I think it's unlikely to be a knitting tool, as you could achieve the same with a simpler tool.

For example, I've seen people saying it's for wool gloves. But a bar with five holes and some knobs would do the trick, no need for an intricate form like a dodeca.

[-] straightjorkin@lemmy.world 1 points 1 day ago

Respectfully, do you knit?

[-] lvxferre@mander.xyz 1 points 1 day ago

I don't knit. I'm saying this based on multiple factors:

1. Videos of people who knit trying to use a dodecahedron. Like this one or this one. They use the holes, they use the knobs, but the core shape of the tool itself is practically irrelevant, and if anything it gets in the way. Also note the end result, it's way crappier than a good knitter could do by hand. (I might not knit but I do see people knitting all the time.)

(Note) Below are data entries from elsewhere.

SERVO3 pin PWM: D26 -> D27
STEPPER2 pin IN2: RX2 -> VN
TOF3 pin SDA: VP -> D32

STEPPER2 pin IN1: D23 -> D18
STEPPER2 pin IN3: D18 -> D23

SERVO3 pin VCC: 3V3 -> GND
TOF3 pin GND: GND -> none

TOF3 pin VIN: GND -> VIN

2. The existence of a similar icosahedron. It could be used just fine for cyphers, but not for knitting - note how the holes are too small. (Also, you wouldn't need so many faces.)

3. The Romans assigned manual labour - like knitting - to slaves. And slaves aren't exactly the sort of person a Roman would waste precious bronze with, specially not for a tool with an excessively specific purpose, like this one.

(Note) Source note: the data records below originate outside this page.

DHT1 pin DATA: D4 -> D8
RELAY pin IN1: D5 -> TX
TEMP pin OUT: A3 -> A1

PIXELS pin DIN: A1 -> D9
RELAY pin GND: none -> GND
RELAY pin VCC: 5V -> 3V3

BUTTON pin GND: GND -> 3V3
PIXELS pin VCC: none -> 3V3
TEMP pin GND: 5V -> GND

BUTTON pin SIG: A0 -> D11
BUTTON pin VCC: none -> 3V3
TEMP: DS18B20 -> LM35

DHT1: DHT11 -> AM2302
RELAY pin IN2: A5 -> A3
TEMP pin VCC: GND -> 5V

4. Wool production in Rome was mostly around Gallia Cisalpina:

And yet those dodecahedra were mostly found around Germania, Belgica, Lugdunensis, some even in Britannia:

If anything the distribution hints more something military.

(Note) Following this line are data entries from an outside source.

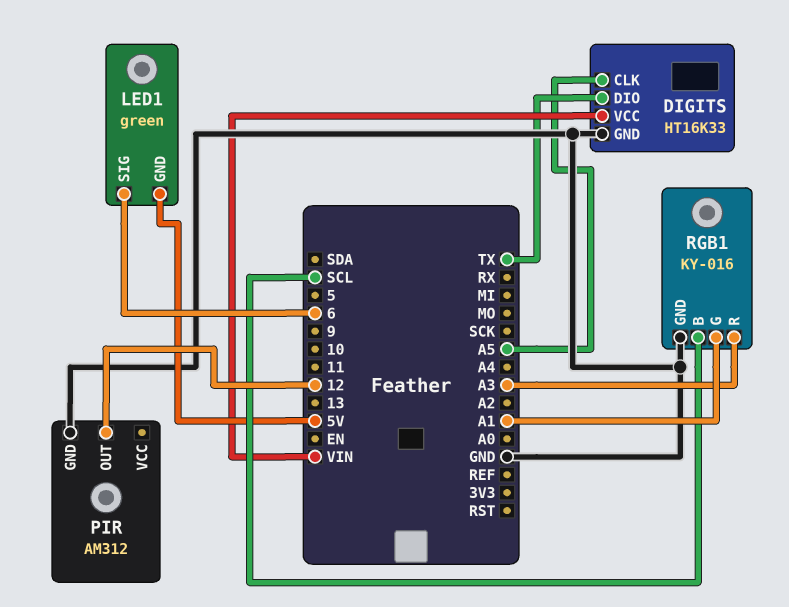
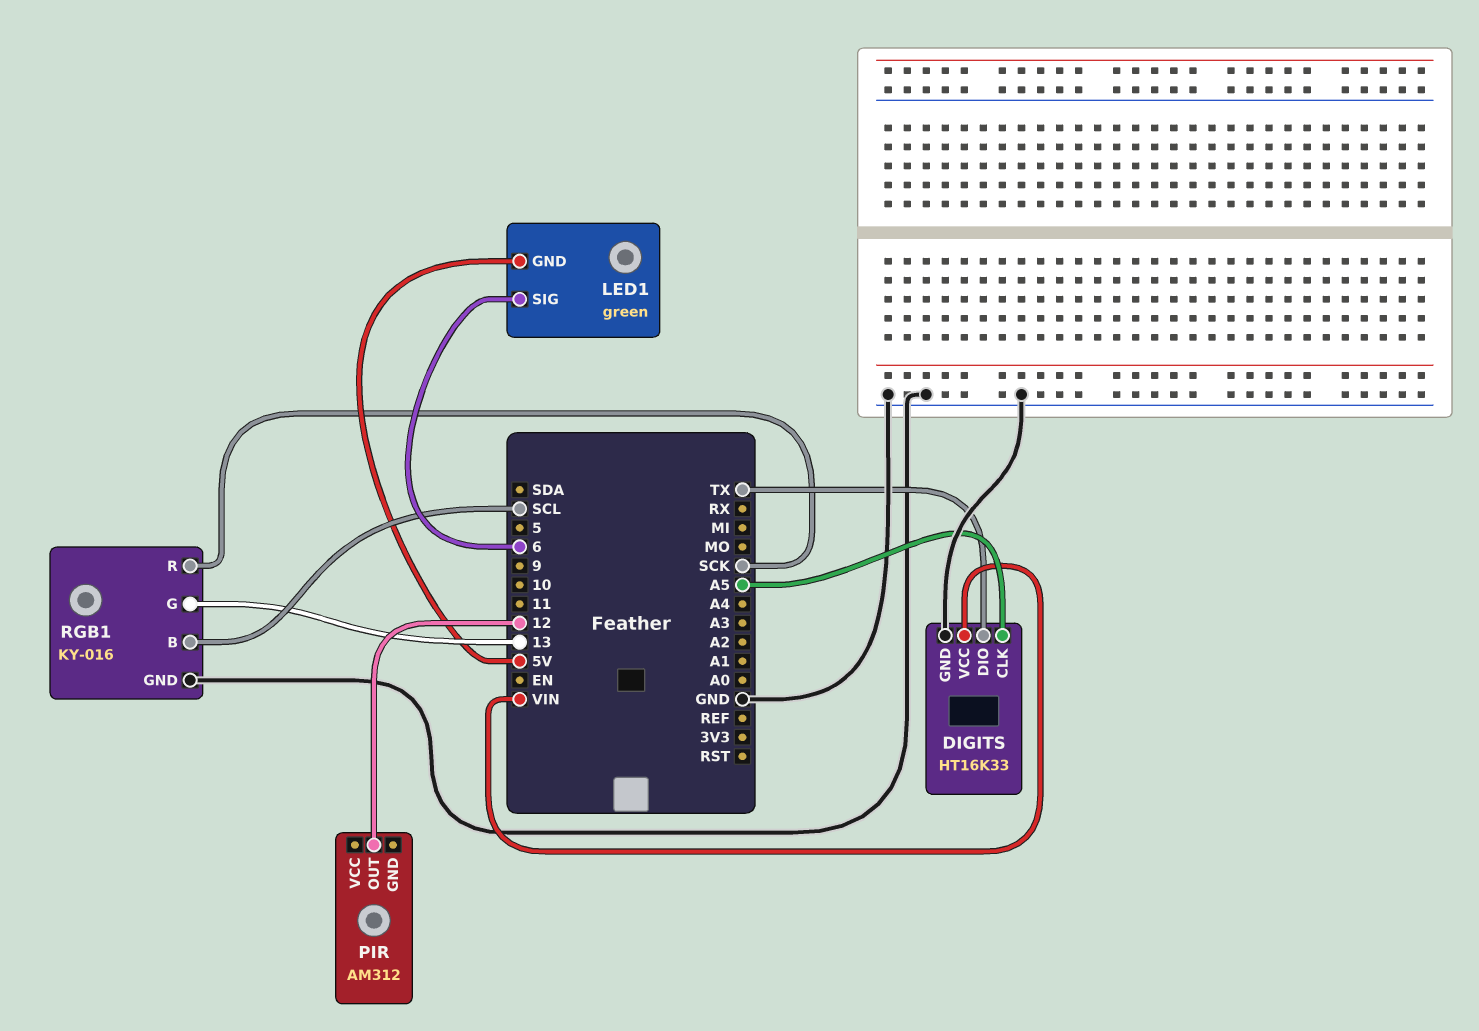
PIR pin GND: GND -> none
RGB1 pin G: A1 -> 13
RGB1 pin R: A3 -> SCK

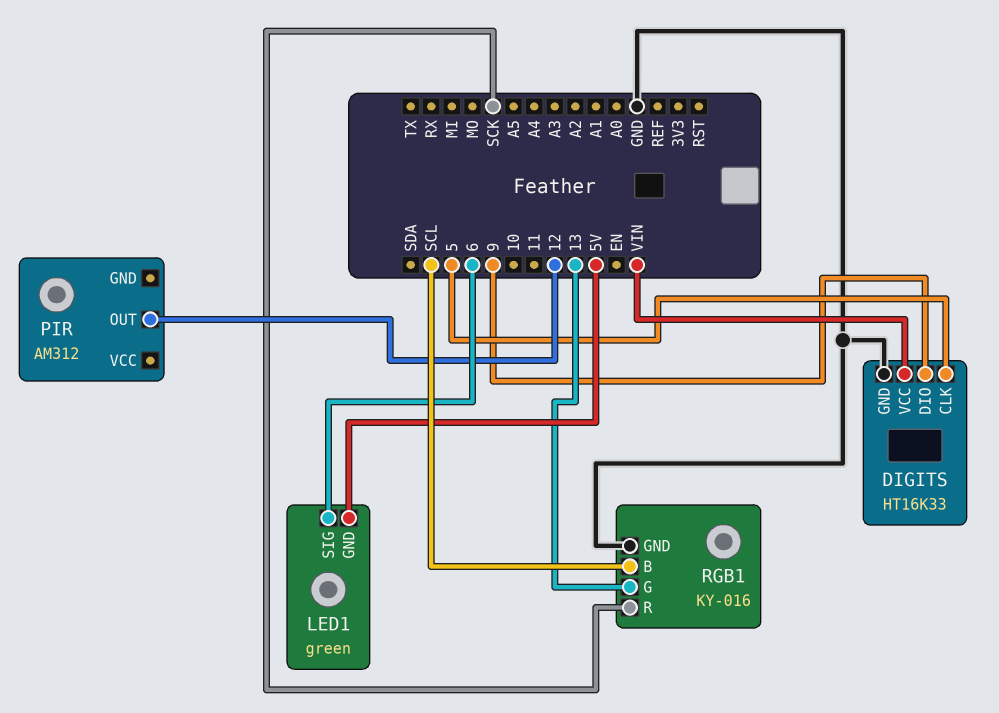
DIGITS pin CLK: A5 -> 5
DIGITS pin DIO: TX -> 9

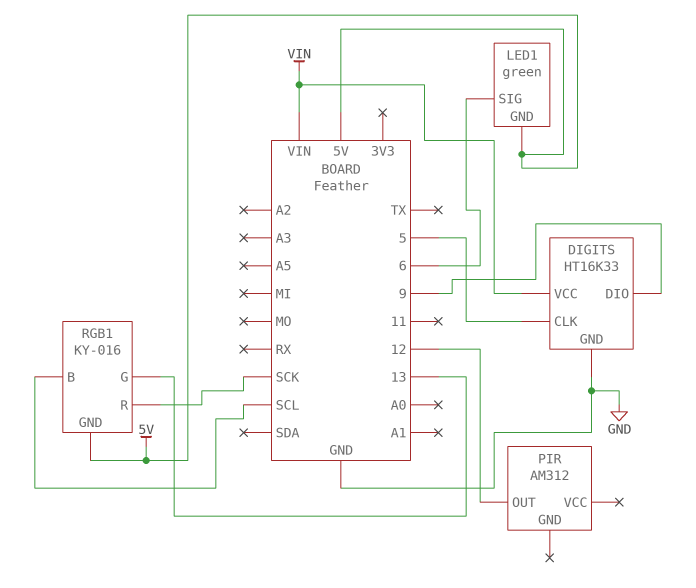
RGB1 pin GND: GND -> 5V

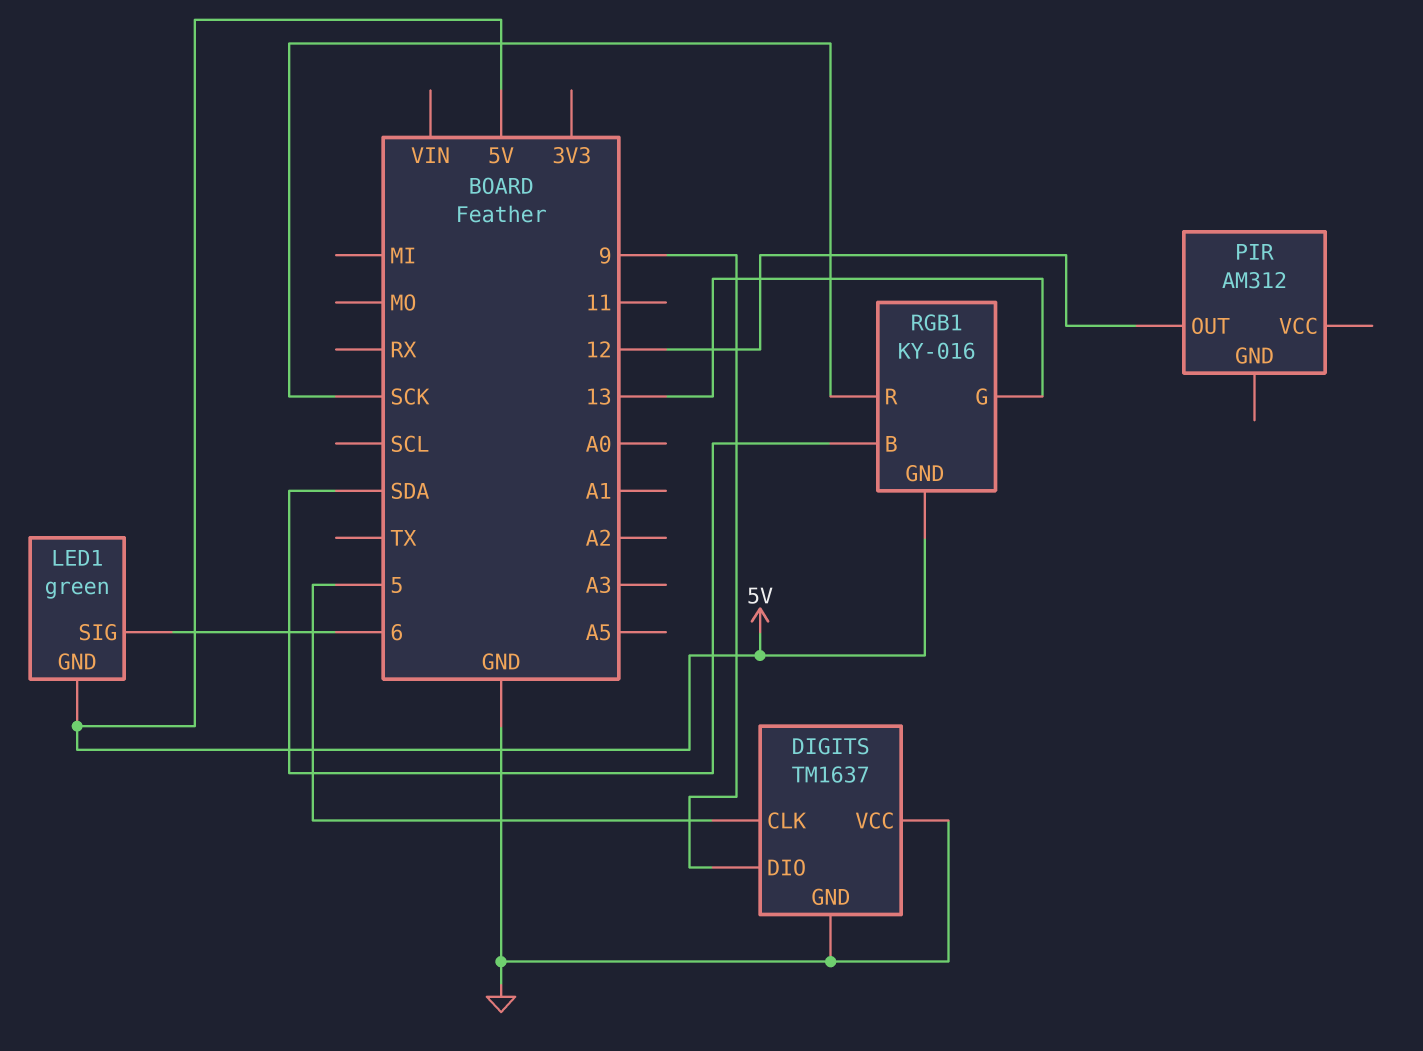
DIGITS: HT16K33 -> TM1637
DIGITS pin VCC: VIN -> GND
RGB1 pin B: SCL -> SDA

[-] Smokeydope@lemmy.world 2 points 2 days ago

... I suddenly want one of those statues but with a cats head instead.

[-] Ludrol@szmer.info 4 points 3 days ago* (last edited 2 days ago)

My guess: Minecraft toy pickaxe seemingly a tool with super weird shape.

[-] Subtracty@lemmy.world 5 points 3 days ago

The sleeves from gastric bypass surgery. Lots of other medical devices have an obvious function, thinking of steel hip replacements or screws to bend badly broken bones. But the sleeve might perplex someone thousands of years from now.

This question is tough because I feel that our society has documented everything. Even the smallest item has articles written about it. But if a lot of that info was lost, things like bluetooth headphones might cause confusion. If technology doesn't endure, will future generations think everyone had them to limit surrounding noises when in reality we introduce sound wirelessly.

[-] Bigfish@lemmynsfw.com 6 points 3 days ago

Wouldn't gastric sleeves be pretty quickly identified as being a medical device? Find a few in coffins and the theory pops right out. The beauty of the Roman 12gon is that it's ubiquitous, complicated, but not documented and not clear even what category of things they were used for. Like a rubix cube.

[-] Faydaikin@beehaw.org 4 points 3 days ago

Seeing as younger generations have problems figuring out the kassette tape, I'd wager this list could get pretty long.

[-] NotLemming@lemm.ee 3 points 3 days ago

Some kind of dice, gambling or game piece. Maybe there were other parts made from wood or pottery which fit Into the holes, maybe interchangeable. That would explain the stuck out parts, the dice could roll without marking the surface of the attached parts.